Их судьба между тем сложилась по-разному. Многие эмигрировали – например, Амха Эшете. Мулату Астатке превратился в учителя музыки: поскольку он был инструменталистом (а значит, занимался музыкой, лишенной внятного политического посыла), его прессовали поменьше остальных, но активно записываться и выступать все равно не давали. Махмуд Ахмед пел в Аддис-Абебе на закрытых концертах – в основном для иностранных дипломатов и почетных гостей; в 1980 году ему вместе с ансамблем Walias Band удалось получить выездную визу для гастролей в США – впрочем, поскольку половина участников ансамбля предпочла остаться в Америке на ПМЖ, вернувшихся музыкантов в следующий раз отпустили за границу весьма не скоро. Пожалуй, немного лучше остальных себя чувствовал Тилахун Гессассе – на правах самого популярного эфиопского певца он все же периодически концертировал по стране, более того, полковник Менгисту даже распоряжался организовывать его выступления, когда в стране был особенно тяжелый голод: во-первых, чтобы отвлечь народ, а во-вторых, собрать деньги для закупки продовольствия. Но никаких официальных записей, конечно, все равно не было – нам остается только слушать его более ранние работы, такие как песня «Kulun Mankwalesh» 1970 года выпуска.
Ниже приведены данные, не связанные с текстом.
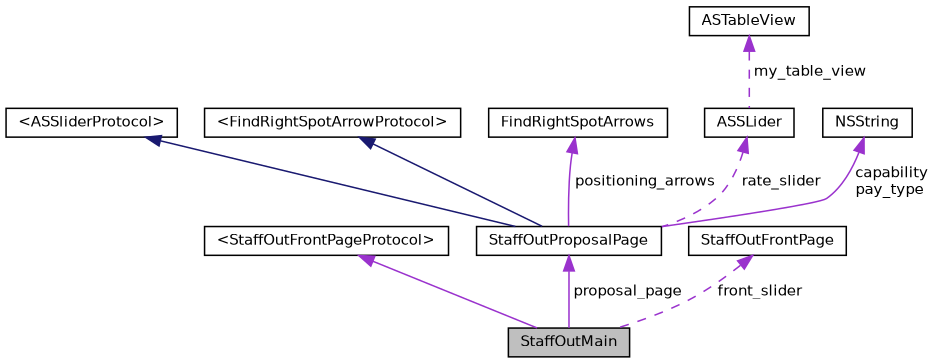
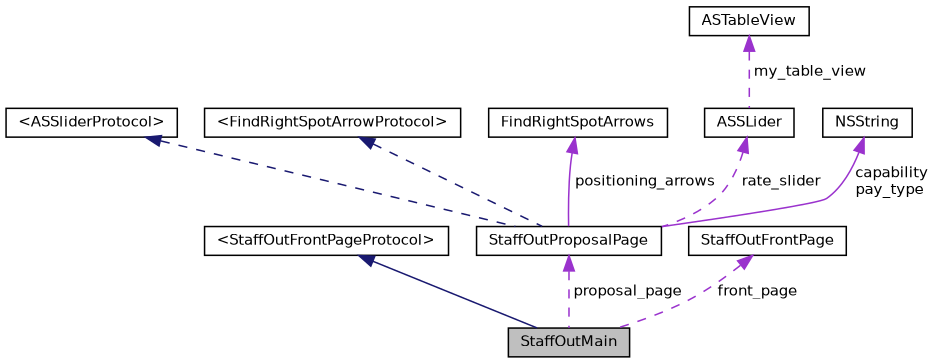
  digraph {
    rankdir=TB
    node [color=black fillcolor=white fontname=Helvetica fontsize=10 shape=record style=filled]
    edge [color=darkorchid3 dir=back fontname=Helvetica fontsize=10 labelfontname=Helvetica labelfontsize=10 style=solid]
    n1 [fillcolor=grey75 fontcolor=black height=0.2 label=StaffOutMain width=0.4]
    n2 [height=0.2 label="\<StaffOutFrontPageProtocol\>" width=0.4]
    n3 [height=0.2 label=StaffOutProposalPage width=0.4]
    n4 [height=0.2 label="\<ASSliderProtocol\>" width=0.4]
    n5 [height=0.2 label="\<FindRightSpotArrowProtocol\>" width=0.4]
    n6 [height=0.2 label=FindRightSpotArrows width=0.4]
    n7 [height=0.2 label=ASSLider width=0.4]
    n8 [height=0.2 label=NSString width=0.4]
    n9 [height=0.2 label=ASTableView width=0.4]
    n10 [height=0.2 label=StaffOutFrontPage width=0.4]
-   n2 -> n1
-   n3 -> n1 [label=" proposal_page"]
-   n4 -> n3 [color=midnightblue]
-   n5 -> n3 [color=midnightblue]
+   n2 -> n1 [color=midnightblue]
+   n3 -> n1 [label=" proposal_page" style=dashed]
+   n4 -> n3 [color=midnightblue style=dashed]
+   n5 -> n3 [color=midnightblue style=dashed]
    n6 -> n3 [label=" positioning_arrows"]
    n7 -> n3 [label=" rate_slider" style=dashed]
    n8 -> n3 [label=" capability\npay_type"]
    n9 -> n7 [label=" my_table_view" style=dashed]
-   n10 -> n1 [label=" front_slider" style=dashed]
+   n10 -> n1 [label=" front_page" style=dashed]
  }
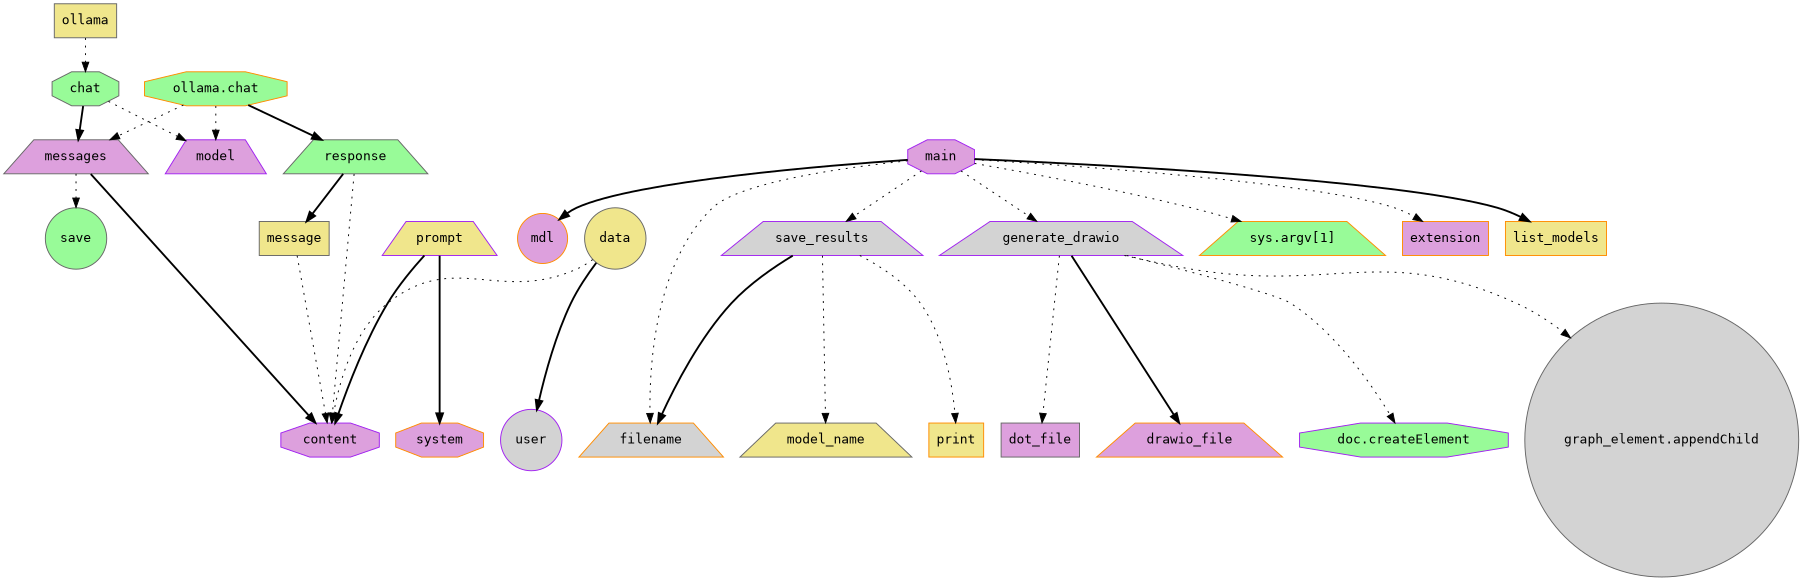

Между прочим, именно в этом треке – редкий случай! – нет духовых: лишь перкуссия и фортепиано, ну и, конечно, традиционно выразительный вокал. Как это ни печально, но классического эфиопского звука – с многоголосой духовой секцией и всем этим поразительным черным свингом – мы не дождемся и в 1990-е, после падения военного правительства. Вроде бы уж теперь-то можно было вернуться к саунду золотой поры местной музыки – но случилась другая напасть: в Аддис-Абебу стали обильно импортировать синтезаторы. В итоге записи даже того же самого Ахмеда последних лет очень трудно слушать – это такая дешевая синтезаторная музыка, абсолютно лишенная грува и души. В ней не пенится тот мультикультурный коктейль, которому мы и обязаны своеобразием эфиопского джаза и свинга – уникальная смесь традиций: брасс-бэнды, американский поп, джаз и традиционная эфиопская музыка.